Work instruction — Copy out everything from the start of the data down to the line containing "Теракт в Барселоні", keeping both ends and reproducing each line unchanged.

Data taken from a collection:
<<<<
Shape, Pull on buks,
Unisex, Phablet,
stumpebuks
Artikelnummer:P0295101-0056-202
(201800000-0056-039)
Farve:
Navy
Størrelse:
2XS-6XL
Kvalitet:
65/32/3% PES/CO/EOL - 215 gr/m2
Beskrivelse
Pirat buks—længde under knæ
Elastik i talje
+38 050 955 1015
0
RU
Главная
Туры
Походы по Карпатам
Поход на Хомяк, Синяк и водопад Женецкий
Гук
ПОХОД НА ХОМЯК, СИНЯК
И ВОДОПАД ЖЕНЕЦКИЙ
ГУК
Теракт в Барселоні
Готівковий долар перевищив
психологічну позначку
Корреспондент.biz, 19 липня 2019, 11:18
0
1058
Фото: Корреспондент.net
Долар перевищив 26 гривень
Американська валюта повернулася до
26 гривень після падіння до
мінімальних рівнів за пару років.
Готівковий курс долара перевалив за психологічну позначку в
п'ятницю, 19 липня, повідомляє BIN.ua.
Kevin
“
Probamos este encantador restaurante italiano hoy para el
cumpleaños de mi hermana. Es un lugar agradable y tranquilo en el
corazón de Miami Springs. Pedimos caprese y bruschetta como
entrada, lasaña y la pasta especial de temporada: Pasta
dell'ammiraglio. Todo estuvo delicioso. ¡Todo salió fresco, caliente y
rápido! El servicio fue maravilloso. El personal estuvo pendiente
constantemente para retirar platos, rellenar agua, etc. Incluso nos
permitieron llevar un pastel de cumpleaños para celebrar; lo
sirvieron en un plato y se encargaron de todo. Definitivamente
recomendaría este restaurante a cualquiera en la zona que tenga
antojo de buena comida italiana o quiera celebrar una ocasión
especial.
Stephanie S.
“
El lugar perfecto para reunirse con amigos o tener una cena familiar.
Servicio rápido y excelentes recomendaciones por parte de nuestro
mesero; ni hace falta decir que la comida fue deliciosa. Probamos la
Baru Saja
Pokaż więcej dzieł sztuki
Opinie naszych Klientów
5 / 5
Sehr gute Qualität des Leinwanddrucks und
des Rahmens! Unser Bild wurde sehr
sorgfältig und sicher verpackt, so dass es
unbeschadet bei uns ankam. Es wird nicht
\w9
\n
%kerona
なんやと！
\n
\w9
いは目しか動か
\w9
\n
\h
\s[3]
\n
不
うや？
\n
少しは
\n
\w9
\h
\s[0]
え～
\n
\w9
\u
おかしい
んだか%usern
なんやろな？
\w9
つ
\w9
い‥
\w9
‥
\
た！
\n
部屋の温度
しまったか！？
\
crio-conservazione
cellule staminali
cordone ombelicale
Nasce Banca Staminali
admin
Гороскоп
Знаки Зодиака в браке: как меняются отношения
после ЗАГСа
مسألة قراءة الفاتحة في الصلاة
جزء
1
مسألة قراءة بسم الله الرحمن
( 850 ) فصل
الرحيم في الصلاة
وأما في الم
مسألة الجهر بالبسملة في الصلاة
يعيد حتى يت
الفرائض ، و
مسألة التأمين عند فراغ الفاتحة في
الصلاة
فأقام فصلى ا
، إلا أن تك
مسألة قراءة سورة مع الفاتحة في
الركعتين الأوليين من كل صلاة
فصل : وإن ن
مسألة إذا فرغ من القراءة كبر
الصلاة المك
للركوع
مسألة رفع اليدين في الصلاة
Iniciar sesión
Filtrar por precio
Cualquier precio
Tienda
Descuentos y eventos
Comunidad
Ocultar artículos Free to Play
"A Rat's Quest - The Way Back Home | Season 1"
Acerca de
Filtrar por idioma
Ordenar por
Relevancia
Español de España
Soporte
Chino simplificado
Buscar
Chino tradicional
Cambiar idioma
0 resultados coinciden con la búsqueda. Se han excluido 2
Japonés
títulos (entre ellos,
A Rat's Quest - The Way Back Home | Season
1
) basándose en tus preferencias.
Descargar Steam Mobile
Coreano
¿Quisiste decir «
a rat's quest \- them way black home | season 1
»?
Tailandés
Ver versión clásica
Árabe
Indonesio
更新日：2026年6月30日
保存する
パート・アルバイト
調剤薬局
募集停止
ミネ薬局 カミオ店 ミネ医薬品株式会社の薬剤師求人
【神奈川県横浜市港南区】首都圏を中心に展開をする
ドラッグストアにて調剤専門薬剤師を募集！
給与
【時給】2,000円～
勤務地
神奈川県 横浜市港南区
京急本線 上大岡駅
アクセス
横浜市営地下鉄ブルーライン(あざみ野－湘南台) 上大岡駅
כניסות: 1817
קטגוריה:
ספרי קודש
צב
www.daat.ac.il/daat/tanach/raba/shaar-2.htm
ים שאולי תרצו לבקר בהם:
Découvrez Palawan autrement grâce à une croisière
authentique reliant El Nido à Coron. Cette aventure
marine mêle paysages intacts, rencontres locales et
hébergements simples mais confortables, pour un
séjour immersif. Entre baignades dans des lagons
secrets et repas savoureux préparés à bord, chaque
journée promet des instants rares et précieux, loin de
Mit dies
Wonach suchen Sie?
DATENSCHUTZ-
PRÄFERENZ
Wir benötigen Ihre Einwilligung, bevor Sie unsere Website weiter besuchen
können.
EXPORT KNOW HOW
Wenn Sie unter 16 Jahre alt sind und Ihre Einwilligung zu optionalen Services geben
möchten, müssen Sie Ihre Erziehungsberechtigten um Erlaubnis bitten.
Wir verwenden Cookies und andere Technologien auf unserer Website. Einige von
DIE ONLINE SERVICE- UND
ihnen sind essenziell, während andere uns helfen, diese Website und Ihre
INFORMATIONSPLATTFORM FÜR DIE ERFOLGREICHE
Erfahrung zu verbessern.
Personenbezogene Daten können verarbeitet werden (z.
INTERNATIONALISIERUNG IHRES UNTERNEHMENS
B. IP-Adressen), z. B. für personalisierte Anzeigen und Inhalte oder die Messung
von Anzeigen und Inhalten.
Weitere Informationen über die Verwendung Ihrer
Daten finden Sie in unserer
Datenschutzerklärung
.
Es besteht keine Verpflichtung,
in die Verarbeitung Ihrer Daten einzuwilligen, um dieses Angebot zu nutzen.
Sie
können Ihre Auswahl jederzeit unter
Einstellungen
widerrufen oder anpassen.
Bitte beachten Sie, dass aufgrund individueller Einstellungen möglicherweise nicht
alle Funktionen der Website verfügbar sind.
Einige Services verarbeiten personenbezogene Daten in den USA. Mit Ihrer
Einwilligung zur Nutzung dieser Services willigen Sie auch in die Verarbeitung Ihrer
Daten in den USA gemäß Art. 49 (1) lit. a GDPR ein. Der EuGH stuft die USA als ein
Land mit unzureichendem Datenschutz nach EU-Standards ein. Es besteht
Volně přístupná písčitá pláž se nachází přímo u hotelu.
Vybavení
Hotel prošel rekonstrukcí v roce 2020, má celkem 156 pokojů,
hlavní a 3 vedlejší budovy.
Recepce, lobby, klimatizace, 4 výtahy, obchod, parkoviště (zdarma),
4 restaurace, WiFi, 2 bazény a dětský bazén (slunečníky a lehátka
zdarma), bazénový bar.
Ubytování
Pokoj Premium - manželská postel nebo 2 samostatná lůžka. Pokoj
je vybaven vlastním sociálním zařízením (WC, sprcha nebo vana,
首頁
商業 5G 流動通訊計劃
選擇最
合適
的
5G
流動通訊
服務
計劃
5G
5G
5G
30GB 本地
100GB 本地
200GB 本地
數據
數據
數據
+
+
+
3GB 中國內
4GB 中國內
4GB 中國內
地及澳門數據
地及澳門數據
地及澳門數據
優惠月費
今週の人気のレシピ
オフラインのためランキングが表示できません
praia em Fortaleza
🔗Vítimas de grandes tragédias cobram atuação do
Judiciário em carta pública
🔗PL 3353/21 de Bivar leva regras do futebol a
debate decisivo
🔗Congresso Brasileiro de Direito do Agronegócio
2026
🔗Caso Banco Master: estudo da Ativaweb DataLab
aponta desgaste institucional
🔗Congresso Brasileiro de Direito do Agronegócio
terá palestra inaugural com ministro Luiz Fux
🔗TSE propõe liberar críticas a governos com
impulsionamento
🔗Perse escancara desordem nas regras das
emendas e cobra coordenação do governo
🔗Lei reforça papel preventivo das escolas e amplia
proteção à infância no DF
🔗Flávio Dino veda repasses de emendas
>>>>
Result of the task —
Shape, Pull on buks,
Unisex, Phablet,
stumpebuks
Artikelnummer:P0295101-0056-202
(201800000-0056-039)
Farve:
Navy
Størrelse:
2XS-6XL
Kvalitet:
65/32/3% PES/CO/EOL - 215 gr/m2
Beskrivelse
Pirat buks—længde under knæ
Elastik i talje
+38 050 955 1015
0
RU
Главная
Туры
Походы по Карпатам
Поход на Хомяк, Синяк и водопад Женецкий
Гук
ПОХОД НА ХОМЯК, СИНЯК
И ВОДОПАД ЖЕНЕЦКИЙ
ГУК
Теракт в Барселоні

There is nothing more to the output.